Infers if entry is of 'game' or 'event' type.

Use is limited to GMS.Entries.EntryRole Keyword arguments: s1 : string to be assigned as either 'game' or 'event'.

clean_event(s1)

General text cleaning plus removal of 'so_' prefixes.

Keyword arguments: s1 : string to be cleaned.

clean_gender(s1)

Gender category standardization.

Keyword arguments: s1 : string to be cleaned (male; female; unknown/other).

clean_has_role(s1)

Text cleaning to clean Role in HAS data. Categories of interest are: athlete, coach, unified partner, volunteer, other, unified athlete

Keyword arguments: s1 : string to be cleaned.

clean_name(s1)

General text cleaning plus removal of suffixes and junk indicators.

Keyword arguments: s1 : string to be cleaned.

clean_program(s1)

General text cleaning plus removal of 'usa_' prefixes.

Keyword arguments: s1 : string to be cleaned.

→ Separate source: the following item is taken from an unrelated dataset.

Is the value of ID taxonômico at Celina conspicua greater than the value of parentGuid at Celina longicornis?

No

clean_program_for_census(s1)

Text cleaning to be run after clean_program. Maps programs specifically to how they are written in the census.

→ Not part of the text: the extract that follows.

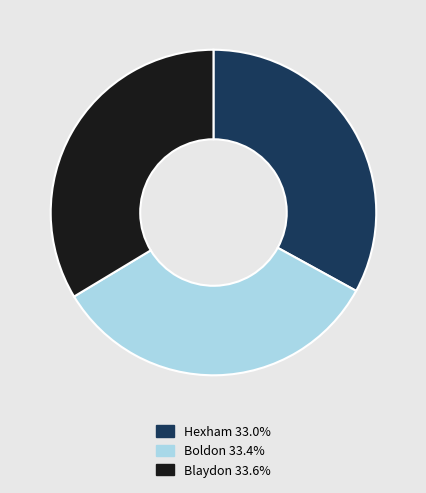

The Hexham slice represents 33% of the pie. True or false?

True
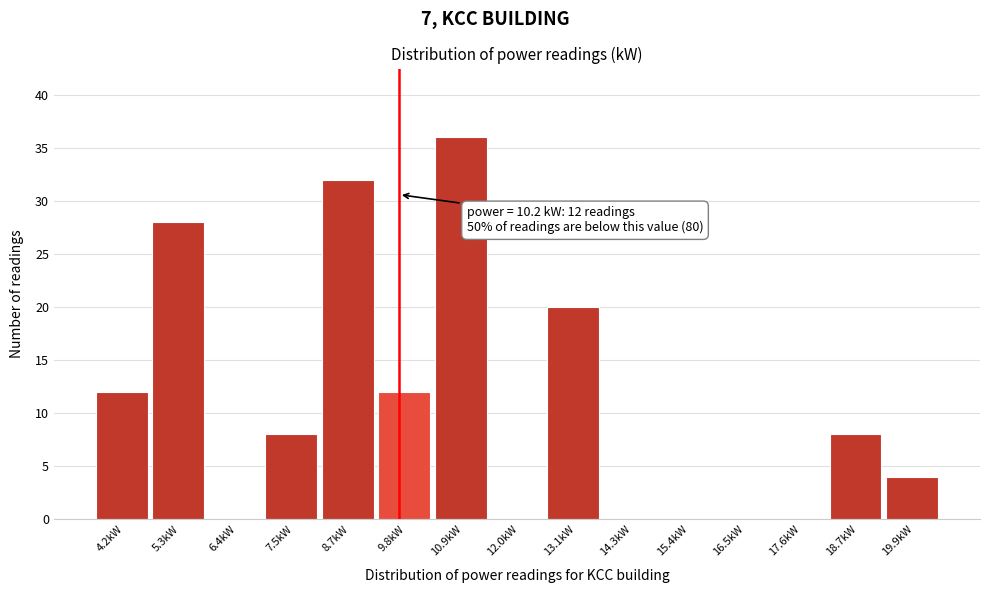

Reading right to left, transcribe all the data shown in this chart.

19.9kW=4	18.7kW=8	17.6kW=0	16.5kW=0	15.4kW=0	14.3kW=0	13.1kW=20	12.0kW=0	10.9kW=36	9.8kW=12	8.7kW=32	7.5kW=8	6.4kW=0	5.3kW=28	4.2kW=12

Keyword arguments: s1 : string to be cleaned.

clean_text(s1)

General text cleaning.

Keyword arguments: s1 : string to be cleaned.

clean_zips(s1)

Searches for zips longer than 10 digits and pares down to 10 if needed.

Keyword arguments s1 : string to be cleaned.

detect_test_data(s1)

Text cleaning to detect test data in a string column (created for HAS FirstName, LastName or EventName). Looks for occasions of test, user and patient. It will replace the value with 'test'

Keyword arguments: s1 : string to be cleaned.